(OBIETTIVO DEL COMPITO):
Stabilisci se ciascuna affermazione concorda con l'estratto fornito. Rispondi sì o no e riporta tra virgolette le parole decisive dell'estratto.
1. La ricerca è uscita su una rivista statunitense.
2. Il lavoro è stato svolto soltanto da ricercatori della Fondazione Edmund Mach, senza altri enti.
3. Prima di questa ricerca, il ciclo vitale dei lieviti era noto anche fuori dalla fase di fermentazione.

(ESTRATTO FORNITO):
E’ questo, in estrema sintesi, il «cuore» della ricerca pubblicata sulla prestigiosa rivista statunitense PNAS – Proceedings of the Natural Academy of Sciences, realizzata da un gruppo di ricercatori della Fondazione Edmund Mach di San Michele all’Adige in collaborazione con l’Università di Firenze ed il CNRS di Montpellier.
L’importanza di questo lavoro è racchiusa nel fatto che, per la prima volta, viene chiuso il ciclo ecologico dei lieviti responsabili delle fermentazioni del vino, della birra e del pane.
Fino ad oggi, infatti, il ciclo vitale di questi lieviti era noto solo durante la fase di produzione e fermentazione di questi prodotti.
Era ad oggi ignoto dove questi micro-organisimi vivessero quando le fermentazioni non ci sono, ovvero nei mesi invernali e primaverili.

(DATI ESTRATTI):
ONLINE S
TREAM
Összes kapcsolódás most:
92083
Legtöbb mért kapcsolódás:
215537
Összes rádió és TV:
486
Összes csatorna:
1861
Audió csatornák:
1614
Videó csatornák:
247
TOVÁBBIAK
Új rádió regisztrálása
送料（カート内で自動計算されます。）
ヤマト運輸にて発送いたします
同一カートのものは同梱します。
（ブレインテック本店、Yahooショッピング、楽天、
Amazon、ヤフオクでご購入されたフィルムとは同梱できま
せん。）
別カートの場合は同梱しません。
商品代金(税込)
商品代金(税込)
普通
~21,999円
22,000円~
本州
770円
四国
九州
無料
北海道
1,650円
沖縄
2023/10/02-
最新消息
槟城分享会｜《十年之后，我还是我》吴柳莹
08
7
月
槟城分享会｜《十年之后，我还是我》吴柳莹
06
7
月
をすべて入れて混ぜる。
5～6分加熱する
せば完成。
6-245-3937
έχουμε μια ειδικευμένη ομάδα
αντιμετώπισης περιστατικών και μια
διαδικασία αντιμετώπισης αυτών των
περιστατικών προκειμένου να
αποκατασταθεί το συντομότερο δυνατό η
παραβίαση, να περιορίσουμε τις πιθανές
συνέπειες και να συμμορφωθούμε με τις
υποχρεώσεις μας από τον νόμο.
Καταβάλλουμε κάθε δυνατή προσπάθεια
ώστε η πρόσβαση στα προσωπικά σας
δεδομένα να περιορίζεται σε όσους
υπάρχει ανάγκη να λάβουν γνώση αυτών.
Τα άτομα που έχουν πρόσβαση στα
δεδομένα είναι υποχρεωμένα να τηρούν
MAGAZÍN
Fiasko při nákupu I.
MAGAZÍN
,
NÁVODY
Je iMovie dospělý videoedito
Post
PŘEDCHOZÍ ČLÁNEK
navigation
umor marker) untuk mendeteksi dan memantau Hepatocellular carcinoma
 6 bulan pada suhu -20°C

(RISPOSTA):
1. Sì: «pubblicata sulla prestigiosa rivista statunitense PNAS».
2. No: «in collaborazione con l’Università di Firenze ed il CNRS di Montpellier».
3. No: «il ciclo vitale di questi lieviti era noto solo durante la fase di produzione e fermentazione di questi prodotti».